I partecipanti al tavolo hanno condiviso la preoccupazione in merito alle sorti del gruppo industriale Atr e delle sue oltre 530 maestranze, a seguito della mancata stipula dei contratti preliminari, prevista per lo scorso 25 luglio, conseguente alle comunicazioni dell’aggiudicatario, la ditta Poggipolini Srl, che ha ritenuto “non perfezionata” la propria offerta.

Il Commissario ha relazionato a Provincia e sindacati lo stato dell’arte, consegnando anche ai sindacati che ne avevano fatto richiesta, la relativa documentazione, e ha informato che il Comitato di Sorveglianza del MI.S.E. ha accolto la sua richiesta di proseguire la procedura negoziata, fissando un termine ultimativo di scadenza per la presentazione/integrazione di offerte irrevocabili al 9 settembre prossimo.

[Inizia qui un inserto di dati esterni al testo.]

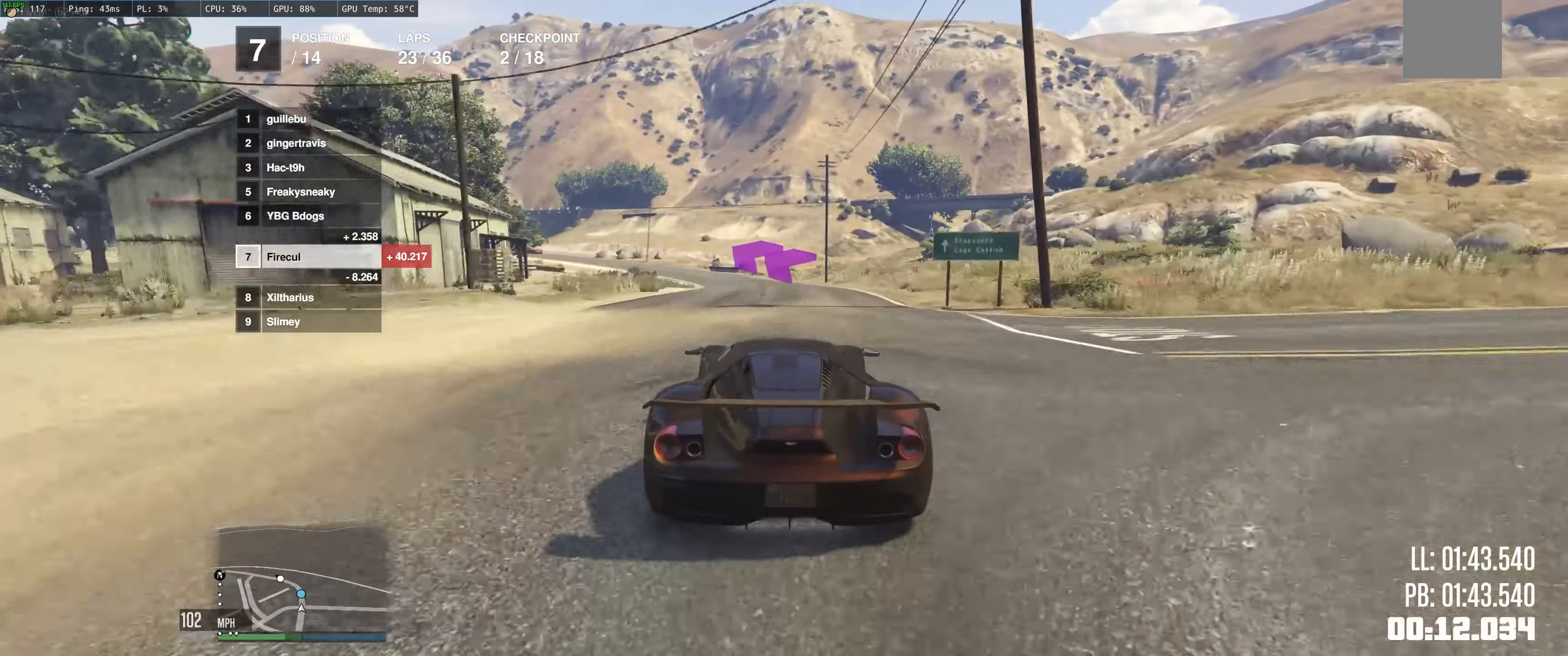
{"buttons": ["R2"], "left_stick": "up-left", "right_stick": "center", "events": [[183, "left_stick", "left"], [350, "left_stick", "center"], [450, "left_stick", "up-left"]]}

Il Commissario darà, quindi, comunicazione scritta a tutti i soggetti che ad oggi hanno presentato offerta o manifestazione di interesse, senza necessità di nuovo bando, rimanendo invariate le condizioni e le clausole previste dal bando originario. Fermo restando l’impegno, nel limite del proprio mandato, a tenere informato il Tavolo istituzionale sugli sviluppi della procedura.

Il Presidente, in accoglimento e condivisione delle istanze dalle parti sindacali, ha dato piena disponibilità a favorire nuove opportunità di confronto, sollecitando il coinvolgimento dei vari livelli istituzionali territoriali e nazionali. Congiuntamente sindacati e istituzioni inoltreranno richiesta di tempestiva convocazione del Tavolo ministeriale.

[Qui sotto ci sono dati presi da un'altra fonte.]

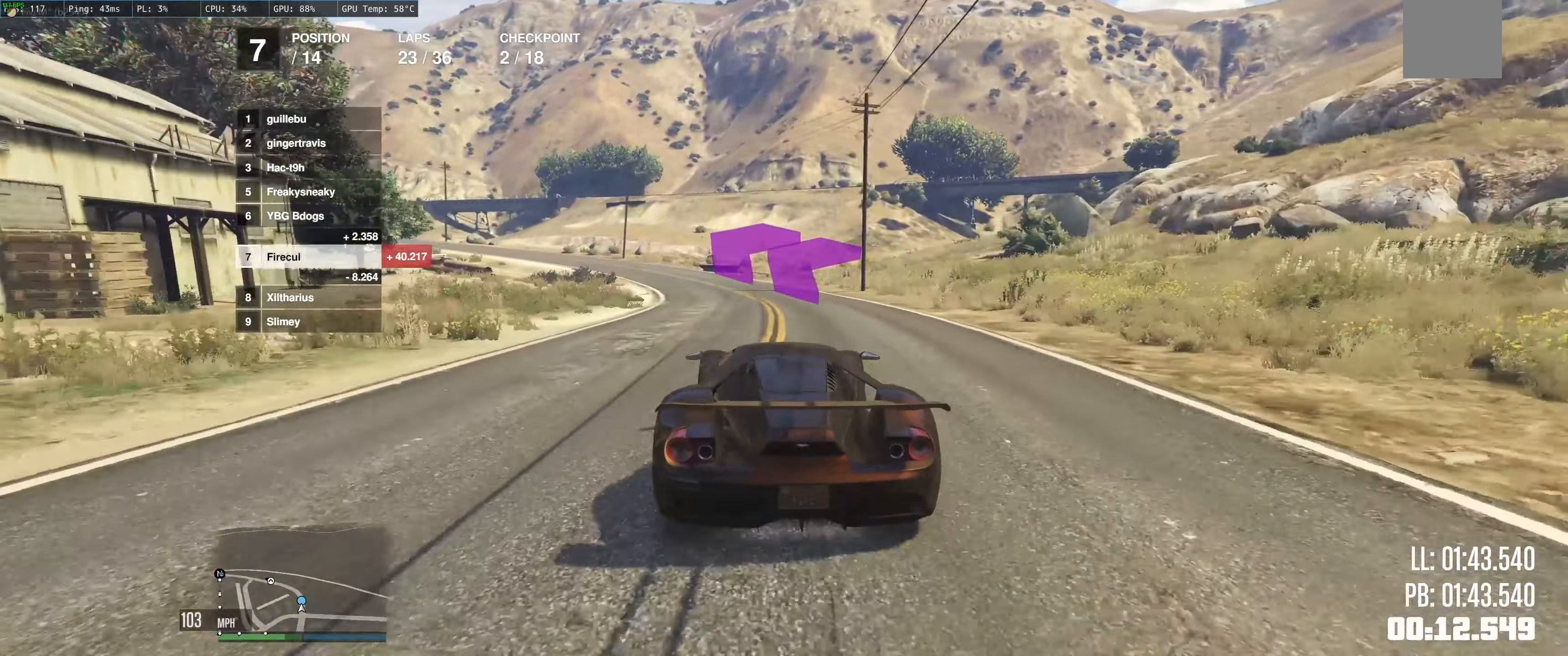
{"buttons": ["R2"], "left_stick": "center", "right_stick": "center", "events": [[183, "left_stick", "center"], [233, "left_stick", "up-left"], [317, "left_stick", "left"], [417, "left_stick", "center"]]}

I Sindacati e le Istituzioni rilevano che il problema sociale connesso alla vertenza rischia di aggravarsi e di riproporsi nei termini originari, nonostante tutte le azioni poste in essere a livello territoriale e l’avvenuta aggiudicazione dello scorso 16 giugno, che sembrava aver contenuto e circoscritto le problematiche occupazionali, consentendo il rilancio dell’azienda.

Dal tavolo è stata altresì ribadita e condivisa a necessità di porre in essere azioni congiunte utili ad evitare lo spettro del fallimento, tenuto anche conto della data dell’udienza finale, già fissata dal Tribunale fallimentare al 10 novembre prossimo.

Le Organizzazioni sindacali comunicano che per il giorno sabato 30 luglio è convocata un’assemblea con i lavoratori dell’Atr per una verifica dello stato della vertenza, riservandosi in tale sede di decidere eventuali ulteriori azioni a sostegno del patrimonio industriale e occupazionale del polo del carbonio di Colonnella.